■ Required actions ■
1/ Please translate this sentence from the Medicare text into Spanish: "During this period, you can switch between Advantage plans or switch to traditional Medicare."
2/ Write the next part of the Medicare text, picking up after its last sentence.

■ Text ■
Pay careful attention to the network of providers in your current plan for the coming year – pharmacy delivery options in the case of standalone drug plans, and healthcare providers if you have an Advantage plan. Also read carefully the so-called formulary, which describes the rules for coverage of a medication, including whether any quantity limits are imposed, or if the red tape of “prior authorization” will be invoked.
NEW THIS YEAR IN MEDICARE ADVANTAGE
Advantage plans provide all-in-one coverage of hospitalization and outpatient services, sometimes for the same monthly premium you pay for traditional Medicare ($134 this year). Most plans offer extra benefits such as dental and vision coverage; many also wrap in prescription drugs. Just over half of plans (55 percent) will charge a supplemental premium for those extras, averaging $34 next year, according to the Kaiser Family Foundation (KFF).
For next year, the Centers for Medicare & Medicaid Services (CMS) have given insurers the option to add new services such as adult daycare and home-based palliative care or home health aids. Equipment that helps frail seniors stay in their homes also can be covered, including grab bars and stair rails.
But few plans will offer the expanded services for 2019, since CMS just announced the new rules in April, according to Gretchen Jacobson, associate director of the KFF Medicare program. “Plan providers didn’t have much time this year to incorporate these new services,” she said. “We could see more plans offering them in 2020.” (None of the new benefits will be available to enrollees in traditional fee-for-service Medicare.)
Another change this year: enrollees in Medicare Advantage will have an expanded “do-over” opportunity. A new Advantage open enrollment and disenrollment will run from Jan. 1 through March 31. During this period, you can switch between Advantage plans or switch to traditional Medicare. (Previously, it was possible only to disenroll from an Advantage plan.)
PRESCRIPTION DRUG PLANS
The average Medicare prescription drug plan premium is projected to remain stable in 2019 at about $32.50 per month, down from $33.50 in 2018, according to the Medicare Rights Center. But premiums for specific plans can fluctuate widely from year to year, so pay attention to whatever rate is announced in your ANOC.

■ Entries provided ■
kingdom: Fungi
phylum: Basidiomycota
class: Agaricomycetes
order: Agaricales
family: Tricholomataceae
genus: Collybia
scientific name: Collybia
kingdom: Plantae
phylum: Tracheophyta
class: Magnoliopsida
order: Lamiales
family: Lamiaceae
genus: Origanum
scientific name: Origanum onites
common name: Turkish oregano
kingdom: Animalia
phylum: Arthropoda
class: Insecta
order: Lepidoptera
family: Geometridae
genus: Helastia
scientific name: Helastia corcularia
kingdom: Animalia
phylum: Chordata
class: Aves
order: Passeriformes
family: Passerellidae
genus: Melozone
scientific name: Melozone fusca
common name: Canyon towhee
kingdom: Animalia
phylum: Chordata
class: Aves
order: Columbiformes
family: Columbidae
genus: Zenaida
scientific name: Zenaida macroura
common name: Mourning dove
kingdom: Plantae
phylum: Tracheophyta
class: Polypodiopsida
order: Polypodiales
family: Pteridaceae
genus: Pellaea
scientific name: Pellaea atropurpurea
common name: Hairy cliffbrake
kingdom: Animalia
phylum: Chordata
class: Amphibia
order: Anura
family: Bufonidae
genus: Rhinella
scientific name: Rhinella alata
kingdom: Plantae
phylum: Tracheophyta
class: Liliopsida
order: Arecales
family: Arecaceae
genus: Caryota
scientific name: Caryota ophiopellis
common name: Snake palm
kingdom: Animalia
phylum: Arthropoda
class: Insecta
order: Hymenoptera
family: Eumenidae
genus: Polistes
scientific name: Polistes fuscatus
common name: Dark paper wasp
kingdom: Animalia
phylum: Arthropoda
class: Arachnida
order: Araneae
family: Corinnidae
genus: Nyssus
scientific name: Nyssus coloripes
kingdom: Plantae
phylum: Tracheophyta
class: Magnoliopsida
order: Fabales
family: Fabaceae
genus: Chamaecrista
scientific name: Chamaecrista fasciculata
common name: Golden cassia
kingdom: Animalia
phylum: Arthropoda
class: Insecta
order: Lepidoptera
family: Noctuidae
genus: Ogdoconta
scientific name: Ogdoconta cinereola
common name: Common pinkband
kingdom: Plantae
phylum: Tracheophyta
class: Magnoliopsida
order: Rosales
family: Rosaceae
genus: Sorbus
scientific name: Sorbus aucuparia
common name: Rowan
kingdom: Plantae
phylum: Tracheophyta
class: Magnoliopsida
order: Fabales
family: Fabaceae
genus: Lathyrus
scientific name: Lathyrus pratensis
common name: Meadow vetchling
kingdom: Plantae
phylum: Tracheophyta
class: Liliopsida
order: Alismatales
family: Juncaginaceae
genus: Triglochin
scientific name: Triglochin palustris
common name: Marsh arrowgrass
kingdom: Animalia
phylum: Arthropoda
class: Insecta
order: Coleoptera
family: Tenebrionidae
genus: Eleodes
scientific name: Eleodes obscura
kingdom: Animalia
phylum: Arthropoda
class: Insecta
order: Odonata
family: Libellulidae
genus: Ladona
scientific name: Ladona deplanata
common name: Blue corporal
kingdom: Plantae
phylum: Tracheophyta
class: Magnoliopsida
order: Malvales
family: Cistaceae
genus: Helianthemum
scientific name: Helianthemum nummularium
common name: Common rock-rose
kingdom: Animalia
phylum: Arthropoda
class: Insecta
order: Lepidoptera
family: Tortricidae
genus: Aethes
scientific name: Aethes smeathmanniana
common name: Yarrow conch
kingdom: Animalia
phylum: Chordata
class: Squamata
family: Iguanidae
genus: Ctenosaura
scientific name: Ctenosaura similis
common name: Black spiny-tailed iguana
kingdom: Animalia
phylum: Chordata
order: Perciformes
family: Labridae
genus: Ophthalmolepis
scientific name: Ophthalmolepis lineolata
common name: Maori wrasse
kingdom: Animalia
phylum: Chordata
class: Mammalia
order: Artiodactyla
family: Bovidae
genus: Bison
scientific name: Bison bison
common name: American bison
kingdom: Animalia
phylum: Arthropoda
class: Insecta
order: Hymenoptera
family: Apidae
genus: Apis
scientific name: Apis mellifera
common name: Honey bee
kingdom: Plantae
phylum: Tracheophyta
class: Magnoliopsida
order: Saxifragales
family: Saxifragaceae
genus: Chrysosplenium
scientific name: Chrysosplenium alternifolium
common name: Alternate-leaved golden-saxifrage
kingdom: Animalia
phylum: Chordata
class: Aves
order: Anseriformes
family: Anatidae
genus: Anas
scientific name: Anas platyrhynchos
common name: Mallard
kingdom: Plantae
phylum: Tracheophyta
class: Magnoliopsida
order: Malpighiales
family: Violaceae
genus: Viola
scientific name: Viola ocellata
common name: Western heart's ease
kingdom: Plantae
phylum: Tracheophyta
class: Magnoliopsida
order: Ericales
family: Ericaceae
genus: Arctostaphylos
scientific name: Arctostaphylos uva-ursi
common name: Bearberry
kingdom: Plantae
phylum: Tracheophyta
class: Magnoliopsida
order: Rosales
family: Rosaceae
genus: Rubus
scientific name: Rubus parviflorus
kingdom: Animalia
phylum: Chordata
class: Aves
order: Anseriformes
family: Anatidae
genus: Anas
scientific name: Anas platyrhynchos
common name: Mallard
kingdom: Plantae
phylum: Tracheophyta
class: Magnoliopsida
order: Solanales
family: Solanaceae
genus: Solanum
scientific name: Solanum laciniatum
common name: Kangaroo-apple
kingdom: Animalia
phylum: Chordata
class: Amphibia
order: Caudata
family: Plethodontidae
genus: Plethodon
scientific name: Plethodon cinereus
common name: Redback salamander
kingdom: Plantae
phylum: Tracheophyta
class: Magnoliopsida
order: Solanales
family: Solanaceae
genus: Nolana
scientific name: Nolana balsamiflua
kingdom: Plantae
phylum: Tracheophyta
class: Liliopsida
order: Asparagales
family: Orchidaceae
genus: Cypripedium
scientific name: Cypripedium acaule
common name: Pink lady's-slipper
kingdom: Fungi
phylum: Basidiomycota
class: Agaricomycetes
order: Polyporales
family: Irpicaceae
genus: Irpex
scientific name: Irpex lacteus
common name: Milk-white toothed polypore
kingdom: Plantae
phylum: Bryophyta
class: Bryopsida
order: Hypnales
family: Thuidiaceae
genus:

■ Answers for each item ■
1/ Durante este período, puede cambiar de un plan Advantage a otro o cambiarse a Medicare tradicional.

2/
If you have expensive prescriptions, you will benefit from the continued shrinking of the notorious “doughnut hole” – the gap in plan coverage that begins when combined spending by you and your insurer reaches a certain amount. In 2019 you enter the gap when your own spending, including discounts by any drug manufacturer, hits $3,820; you exit when spending reaches $5,100.
The gap has been closing gradually due to changes in federal law. Next year, the gap is closed completely for brand-name drugs, which means that enrollees will pay Part D’s standard 25 percent cost-sharing fees. The gap continues for one more year for generic drugs; with cost-sharing of 37 percent.
Medicare Plan Finder: Use Medicare’s official plan shopping site (bit.ly/2IDFHEJ) to identify good-fit plans. Plug in your Medicare number and drugs (you will need each drug’s name and dosage). The plan finder then displays a list of plans that match your needs, including their estimated total cost (premiums and out-of-pocket expenses); which drugs are covered; and customer-satisfaction ratings. The finder also will give you advice about drug utilization and restrictions.
Medicare & You: CMS mails out this free handbook in late September; it contains plenty of useful information about Medicare coverage and programs. If you have not received it, call 1-800-Medicare to get a copy, or download it (bit.ly/2NYP1su).
State Health Insurance Assistance Programs (SHIPs): Each state has a federally funded SHIP that provides free counseling on coverage options. Cclick here to find your local SHIP: (bit.ly/1OU0sfN). The Medicare Rights Center also offers free counseling by phone (1-800-333-4114).
(The opinions expressed here are those of the author, a columnist for Reuters.)